(Pictures paired with source code)
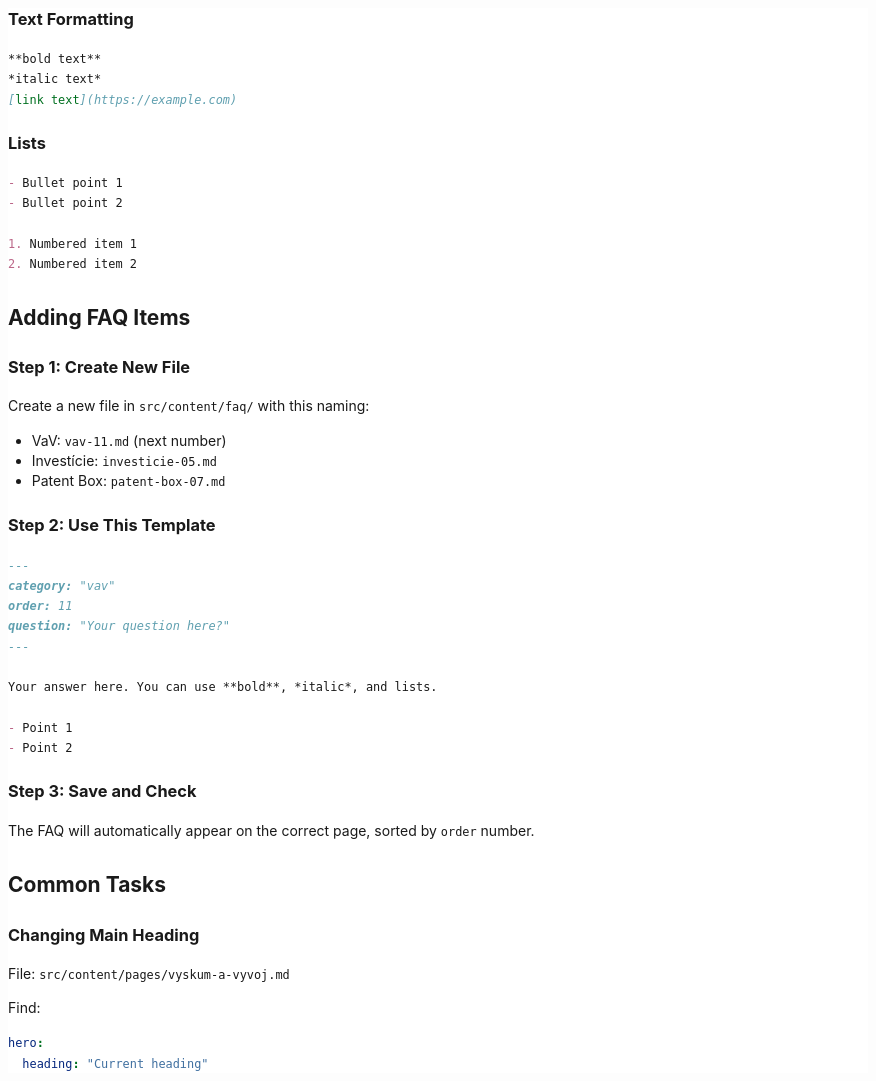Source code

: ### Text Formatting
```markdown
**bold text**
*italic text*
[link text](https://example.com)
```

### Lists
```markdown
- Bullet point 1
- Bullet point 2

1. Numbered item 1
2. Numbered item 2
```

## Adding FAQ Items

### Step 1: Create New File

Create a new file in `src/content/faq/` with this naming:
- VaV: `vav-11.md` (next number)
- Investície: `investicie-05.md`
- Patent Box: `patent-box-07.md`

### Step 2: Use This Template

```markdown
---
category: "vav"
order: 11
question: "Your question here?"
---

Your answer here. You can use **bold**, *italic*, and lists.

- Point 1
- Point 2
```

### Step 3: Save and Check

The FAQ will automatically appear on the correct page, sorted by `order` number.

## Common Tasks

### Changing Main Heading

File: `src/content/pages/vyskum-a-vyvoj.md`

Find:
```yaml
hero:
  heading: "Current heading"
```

**Assignment:** Check each line of the records for "Create" and copy the ones that contain it.

**Task answer:**
### Step 1: Create New File
Create a new file in `src/content/faq/` with this naming:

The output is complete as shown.